Friday, December 18, 2009

Abstraction of Life???


clueless: At times, i do feel lousy. Yup..miserable, rotten, awful - tht kind of lousy. I felt like I have reached the point where I just dont care anymore. Owh no! its not due to frustration or something, but nothing fazes me anymore. (..err not exactly 'nothin' actually - my brain cells still popping every now and then whenever I err..ummph..). The point is, there are just so many good things around me - frens, places to hang out ( yea! I have a few now in Mcca), weekend MU matches, home, - they are all there. Then there's KL1 and myspace (my province of a select few). Add all tht to the not-so-perfect Mcca City, I should hv a WOW! So wht is it..? A hole in my soul?
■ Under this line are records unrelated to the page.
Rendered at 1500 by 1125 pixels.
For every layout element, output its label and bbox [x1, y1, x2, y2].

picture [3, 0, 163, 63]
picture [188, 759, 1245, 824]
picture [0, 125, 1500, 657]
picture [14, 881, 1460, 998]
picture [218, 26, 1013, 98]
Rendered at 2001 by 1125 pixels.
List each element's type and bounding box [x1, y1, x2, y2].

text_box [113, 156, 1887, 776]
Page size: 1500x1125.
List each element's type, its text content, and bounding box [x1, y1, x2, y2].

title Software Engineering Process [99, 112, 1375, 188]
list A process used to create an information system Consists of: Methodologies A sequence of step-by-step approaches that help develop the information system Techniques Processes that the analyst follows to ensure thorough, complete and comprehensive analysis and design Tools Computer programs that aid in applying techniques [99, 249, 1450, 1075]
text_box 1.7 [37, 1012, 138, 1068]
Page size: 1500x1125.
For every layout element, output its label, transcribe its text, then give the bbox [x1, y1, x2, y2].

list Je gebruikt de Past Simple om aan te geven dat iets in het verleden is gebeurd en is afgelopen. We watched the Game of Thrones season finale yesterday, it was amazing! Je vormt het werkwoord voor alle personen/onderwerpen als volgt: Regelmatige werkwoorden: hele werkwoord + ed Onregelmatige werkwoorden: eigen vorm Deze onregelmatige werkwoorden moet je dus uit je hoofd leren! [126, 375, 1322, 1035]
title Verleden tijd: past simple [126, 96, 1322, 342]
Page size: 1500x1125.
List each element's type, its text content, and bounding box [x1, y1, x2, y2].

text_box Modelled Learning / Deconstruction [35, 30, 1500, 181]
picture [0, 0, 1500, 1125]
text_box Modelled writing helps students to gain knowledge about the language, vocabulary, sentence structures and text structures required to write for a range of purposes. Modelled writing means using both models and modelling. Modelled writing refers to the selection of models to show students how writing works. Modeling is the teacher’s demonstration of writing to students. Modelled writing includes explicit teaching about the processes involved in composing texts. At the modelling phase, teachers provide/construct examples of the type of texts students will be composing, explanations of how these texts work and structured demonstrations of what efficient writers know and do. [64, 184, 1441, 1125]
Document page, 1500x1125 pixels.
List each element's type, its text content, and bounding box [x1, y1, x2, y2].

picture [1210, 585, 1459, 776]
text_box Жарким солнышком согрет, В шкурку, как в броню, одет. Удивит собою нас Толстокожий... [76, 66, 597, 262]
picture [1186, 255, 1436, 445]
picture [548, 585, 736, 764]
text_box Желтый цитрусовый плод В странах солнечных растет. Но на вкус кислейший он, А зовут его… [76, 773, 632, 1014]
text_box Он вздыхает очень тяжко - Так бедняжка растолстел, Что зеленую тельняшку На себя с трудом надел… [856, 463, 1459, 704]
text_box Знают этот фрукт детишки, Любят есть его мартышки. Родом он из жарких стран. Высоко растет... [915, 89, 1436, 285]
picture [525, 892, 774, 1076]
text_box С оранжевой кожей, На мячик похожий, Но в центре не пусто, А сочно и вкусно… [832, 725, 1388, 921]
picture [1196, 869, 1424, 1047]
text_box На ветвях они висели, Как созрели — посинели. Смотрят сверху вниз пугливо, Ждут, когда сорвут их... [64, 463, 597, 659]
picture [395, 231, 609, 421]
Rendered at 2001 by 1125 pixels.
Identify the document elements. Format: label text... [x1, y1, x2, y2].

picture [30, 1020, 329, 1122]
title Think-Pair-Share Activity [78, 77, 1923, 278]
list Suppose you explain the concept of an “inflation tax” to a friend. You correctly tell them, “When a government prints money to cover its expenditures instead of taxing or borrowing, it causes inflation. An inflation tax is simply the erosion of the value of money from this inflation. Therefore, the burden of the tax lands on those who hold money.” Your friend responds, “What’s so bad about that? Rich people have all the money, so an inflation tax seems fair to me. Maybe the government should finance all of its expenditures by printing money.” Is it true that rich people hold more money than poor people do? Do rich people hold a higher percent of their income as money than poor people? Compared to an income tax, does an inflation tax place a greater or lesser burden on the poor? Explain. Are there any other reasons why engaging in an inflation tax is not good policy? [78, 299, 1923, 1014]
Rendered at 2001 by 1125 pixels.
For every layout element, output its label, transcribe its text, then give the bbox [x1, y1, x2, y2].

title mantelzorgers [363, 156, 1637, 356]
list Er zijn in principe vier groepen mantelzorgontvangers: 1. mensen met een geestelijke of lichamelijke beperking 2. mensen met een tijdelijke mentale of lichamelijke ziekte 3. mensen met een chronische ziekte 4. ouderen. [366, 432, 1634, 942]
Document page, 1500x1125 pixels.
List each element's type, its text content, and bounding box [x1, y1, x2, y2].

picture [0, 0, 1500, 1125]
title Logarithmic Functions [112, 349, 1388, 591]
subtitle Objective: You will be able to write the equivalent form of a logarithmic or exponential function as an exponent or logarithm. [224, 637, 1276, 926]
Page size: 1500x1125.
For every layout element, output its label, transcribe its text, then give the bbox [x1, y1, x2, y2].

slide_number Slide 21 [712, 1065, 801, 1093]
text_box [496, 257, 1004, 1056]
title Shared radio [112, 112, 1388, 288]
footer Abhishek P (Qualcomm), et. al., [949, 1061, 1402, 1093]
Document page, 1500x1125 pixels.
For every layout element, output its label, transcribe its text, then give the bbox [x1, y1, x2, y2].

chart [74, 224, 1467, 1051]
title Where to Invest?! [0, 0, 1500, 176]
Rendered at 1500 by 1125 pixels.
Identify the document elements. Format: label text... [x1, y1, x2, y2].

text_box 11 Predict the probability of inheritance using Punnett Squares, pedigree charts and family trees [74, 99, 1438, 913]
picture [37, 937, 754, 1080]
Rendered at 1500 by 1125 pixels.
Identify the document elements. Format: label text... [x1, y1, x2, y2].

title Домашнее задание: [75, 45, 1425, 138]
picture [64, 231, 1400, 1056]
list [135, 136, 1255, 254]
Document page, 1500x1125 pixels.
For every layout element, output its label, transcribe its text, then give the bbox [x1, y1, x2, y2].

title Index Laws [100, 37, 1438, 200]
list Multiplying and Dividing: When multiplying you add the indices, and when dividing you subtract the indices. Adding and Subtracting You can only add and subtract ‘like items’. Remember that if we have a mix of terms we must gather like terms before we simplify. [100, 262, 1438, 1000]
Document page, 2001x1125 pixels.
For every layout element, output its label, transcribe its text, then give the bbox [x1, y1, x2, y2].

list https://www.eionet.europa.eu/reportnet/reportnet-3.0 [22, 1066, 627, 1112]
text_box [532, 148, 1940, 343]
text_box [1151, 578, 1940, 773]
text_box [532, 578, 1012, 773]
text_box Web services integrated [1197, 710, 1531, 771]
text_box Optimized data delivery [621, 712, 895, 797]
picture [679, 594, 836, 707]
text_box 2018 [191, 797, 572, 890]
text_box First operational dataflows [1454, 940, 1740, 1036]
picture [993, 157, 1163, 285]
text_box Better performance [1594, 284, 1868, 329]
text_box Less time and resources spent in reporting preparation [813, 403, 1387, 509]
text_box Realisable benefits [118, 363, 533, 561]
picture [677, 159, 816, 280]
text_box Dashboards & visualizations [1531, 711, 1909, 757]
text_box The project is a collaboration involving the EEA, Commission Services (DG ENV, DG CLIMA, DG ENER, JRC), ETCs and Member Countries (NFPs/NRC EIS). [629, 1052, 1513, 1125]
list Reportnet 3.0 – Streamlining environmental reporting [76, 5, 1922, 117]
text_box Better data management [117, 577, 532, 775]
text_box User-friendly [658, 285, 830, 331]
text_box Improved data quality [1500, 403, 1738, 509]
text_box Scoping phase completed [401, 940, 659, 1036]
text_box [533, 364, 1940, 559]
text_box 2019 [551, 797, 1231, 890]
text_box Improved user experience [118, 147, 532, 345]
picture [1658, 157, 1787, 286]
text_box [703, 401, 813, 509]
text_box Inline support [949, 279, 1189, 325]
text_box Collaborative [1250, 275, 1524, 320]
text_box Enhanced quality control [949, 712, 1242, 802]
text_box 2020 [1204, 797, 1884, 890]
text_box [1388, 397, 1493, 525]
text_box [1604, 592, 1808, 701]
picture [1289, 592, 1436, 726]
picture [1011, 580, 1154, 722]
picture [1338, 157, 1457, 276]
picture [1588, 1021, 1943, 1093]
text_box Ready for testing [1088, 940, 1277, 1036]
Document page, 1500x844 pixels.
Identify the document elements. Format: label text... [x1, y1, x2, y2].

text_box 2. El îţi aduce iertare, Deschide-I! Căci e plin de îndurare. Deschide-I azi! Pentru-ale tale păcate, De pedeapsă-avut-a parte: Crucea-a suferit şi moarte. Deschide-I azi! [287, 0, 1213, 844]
Coming to a new equilibrium of some sort? Changing smell and feel about life? This is holy sh** man - total homicide. It's true I have lost a lot but I still have a lot more - I have me, I have u AND so much more even to go for (o O O there's Alicia Keys, Nikki of Mesian Idol..nvm) I guess it's true wht they say abt life - for life is a cycle, always in motion. If good times moved on so will times of trouble. Hey..wait a sec!! Lousy is never trouble! Lousy is nothing. Yeah..it's nothing. Mebbe I just need a higher mountain, thts all. I think i'l just grr..someone today - see how it goes. Salut everyone..muahs!! ( Pelok erat² -in no particular order- Farmie, Pie,Dizz,Bee,Anis,Lilot, Yan, Is,Lyn. I miss y'all.